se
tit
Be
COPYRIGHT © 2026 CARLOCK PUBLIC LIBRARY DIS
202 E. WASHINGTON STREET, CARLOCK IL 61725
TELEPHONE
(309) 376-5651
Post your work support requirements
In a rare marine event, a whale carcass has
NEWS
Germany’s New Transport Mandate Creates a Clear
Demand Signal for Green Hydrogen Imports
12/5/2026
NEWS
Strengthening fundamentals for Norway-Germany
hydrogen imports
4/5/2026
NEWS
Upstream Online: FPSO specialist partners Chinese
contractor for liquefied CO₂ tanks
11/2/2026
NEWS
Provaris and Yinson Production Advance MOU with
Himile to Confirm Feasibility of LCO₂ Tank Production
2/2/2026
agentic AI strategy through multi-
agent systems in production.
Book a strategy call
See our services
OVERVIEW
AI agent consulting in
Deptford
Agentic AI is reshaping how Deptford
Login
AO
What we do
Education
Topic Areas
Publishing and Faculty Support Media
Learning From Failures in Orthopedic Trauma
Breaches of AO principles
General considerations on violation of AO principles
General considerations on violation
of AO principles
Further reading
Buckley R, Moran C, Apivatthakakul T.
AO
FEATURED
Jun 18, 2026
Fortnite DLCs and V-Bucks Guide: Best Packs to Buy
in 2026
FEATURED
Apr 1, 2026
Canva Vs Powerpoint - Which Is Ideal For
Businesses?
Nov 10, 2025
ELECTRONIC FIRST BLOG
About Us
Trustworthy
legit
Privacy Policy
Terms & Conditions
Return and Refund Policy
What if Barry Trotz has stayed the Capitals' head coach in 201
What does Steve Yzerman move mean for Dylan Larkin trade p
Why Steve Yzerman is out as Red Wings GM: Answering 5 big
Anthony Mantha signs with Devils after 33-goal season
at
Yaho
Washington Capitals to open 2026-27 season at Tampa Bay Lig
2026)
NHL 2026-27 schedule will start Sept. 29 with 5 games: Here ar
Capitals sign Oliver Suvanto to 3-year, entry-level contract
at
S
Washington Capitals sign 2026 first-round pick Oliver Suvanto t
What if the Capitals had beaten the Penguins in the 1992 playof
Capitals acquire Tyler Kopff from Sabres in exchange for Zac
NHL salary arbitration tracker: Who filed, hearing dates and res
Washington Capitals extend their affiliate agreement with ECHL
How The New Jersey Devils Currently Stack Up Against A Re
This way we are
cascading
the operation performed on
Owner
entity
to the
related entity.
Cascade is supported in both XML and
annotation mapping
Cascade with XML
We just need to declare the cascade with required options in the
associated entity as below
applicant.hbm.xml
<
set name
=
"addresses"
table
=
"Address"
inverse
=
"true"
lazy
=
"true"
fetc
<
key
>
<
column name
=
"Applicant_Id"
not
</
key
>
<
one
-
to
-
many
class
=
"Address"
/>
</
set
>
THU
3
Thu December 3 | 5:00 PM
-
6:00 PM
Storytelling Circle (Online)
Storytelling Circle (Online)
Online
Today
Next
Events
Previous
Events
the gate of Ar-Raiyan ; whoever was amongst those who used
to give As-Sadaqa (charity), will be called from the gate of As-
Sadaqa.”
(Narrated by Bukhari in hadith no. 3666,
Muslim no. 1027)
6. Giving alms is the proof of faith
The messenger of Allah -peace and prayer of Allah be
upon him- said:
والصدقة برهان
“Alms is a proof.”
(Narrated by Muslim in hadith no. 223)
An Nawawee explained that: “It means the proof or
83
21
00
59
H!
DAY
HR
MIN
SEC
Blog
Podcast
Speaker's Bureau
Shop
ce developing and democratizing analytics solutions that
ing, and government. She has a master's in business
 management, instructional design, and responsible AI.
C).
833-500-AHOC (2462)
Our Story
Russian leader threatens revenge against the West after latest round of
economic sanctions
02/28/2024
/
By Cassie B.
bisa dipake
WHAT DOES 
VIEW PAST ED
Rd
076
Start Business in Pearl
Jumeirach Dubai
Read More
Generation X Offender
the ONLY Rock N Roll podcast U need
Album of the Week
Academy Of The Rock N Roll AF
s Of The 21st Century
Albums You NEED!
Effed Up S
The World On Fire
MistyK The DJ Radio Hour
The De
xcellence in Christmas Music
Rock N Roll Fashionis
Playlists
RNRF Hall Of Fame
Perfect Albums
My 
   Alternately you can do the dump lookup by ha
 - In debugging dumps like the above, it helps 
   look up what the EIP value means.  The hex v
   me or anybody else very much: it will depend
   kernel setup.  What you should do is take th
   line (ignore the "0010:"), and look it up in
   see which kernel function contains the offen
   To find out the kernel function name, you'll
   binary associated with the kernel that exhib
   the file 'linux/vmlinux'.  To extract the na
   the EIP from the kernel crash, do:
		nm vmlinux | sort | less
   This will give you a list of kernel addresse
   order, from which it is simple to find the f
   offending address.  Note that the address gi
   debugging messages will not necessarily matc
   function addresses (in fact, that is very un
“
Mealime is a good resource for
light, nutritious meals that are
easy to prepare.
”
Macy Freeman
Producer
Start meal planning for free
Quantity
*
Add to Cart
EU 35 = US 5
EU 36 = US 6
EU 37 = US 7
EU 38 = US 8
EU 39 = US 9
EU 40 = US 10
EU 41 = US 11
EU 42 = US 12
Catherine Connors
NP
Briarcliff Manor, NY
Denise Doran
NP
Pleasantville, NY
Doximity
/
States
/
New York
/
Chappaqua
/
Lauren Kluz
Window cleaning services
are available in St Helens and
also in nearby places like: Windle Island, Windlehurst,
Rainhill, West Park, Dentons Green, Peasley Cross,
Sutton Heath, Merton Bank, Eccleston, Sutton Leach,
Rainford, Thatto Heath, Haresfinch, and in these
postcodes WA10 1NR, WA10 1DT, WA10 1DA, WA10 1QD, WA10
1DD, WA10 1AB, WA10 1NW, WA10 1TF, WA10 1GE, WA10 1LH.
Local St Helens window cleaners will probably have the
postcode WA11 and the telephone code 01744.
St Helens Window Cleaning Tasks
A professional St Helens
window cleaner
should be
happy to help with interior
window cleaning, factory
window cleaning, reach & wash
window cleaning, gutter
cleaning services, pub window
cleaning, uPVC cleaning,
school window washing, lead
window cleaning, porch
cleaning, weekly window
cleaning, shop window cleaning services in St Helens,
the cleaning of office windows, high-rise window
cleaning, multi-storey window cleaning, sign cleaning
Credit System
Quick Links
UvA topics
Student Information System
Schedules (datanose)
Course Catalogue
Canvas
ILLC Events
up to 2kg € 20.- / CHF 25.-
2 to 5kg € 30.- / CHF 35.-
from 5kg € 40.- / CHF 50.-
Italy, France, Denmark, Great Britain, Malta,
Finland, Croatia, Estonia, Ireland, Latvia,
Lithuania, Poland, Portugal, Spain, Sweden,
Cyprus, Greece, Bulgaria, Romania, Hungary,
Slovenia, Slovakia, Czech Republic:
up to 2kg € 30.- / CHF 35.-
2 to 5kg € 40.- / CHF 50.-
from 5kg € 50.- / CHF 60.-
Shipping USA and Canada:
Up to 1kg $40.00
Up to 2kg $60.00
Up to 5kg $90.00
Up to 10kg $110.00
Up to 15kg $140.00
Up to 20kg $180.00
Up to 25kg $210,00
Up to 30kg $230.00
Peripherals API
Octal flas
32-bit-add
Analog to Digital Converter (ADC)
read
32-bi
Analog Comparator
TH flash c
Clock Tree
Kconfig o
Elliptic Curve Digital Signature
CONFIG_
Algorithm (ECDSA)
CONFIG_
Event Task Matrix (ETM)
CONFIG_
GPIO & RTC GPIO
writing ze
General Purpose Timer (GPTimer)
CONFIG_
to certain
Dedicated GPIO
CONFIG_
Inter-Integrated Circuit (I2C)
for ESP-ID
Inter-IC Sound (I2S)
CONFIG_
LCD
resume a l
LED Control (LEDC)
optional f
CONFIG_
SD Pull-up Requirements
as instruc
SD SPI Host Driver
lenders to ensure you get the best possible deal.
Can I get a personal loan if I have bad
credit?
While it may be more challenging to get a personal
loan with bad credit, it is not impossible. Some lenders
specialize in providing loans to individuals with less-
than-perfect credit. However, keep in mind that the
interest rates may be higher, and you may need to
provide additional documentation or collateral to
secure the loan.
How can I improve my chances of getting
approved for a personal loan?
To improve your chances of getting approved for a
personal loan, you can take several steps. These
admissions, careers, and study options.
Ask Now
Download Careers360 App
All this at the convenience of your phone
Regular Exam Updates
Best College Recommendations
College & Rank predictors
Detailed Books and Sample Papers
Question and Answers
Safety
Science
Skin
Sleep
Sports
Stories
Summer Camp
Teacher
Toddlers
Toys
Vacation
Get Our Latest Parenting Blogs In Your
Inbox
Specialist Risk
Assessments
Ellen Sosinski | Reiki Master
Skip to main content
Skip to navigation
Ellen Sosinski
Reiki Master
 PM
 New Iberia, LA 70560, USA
------------------------------
[Instructions for the task]:
Locate every line in the data above that contains the string "proof", treating uppercase and lowercase as different, and copy each such line.

[Answer]:
6. Giving alms is the proof of faith
“Alms is a proof.”
An Nawawee explained that: “It means the proof or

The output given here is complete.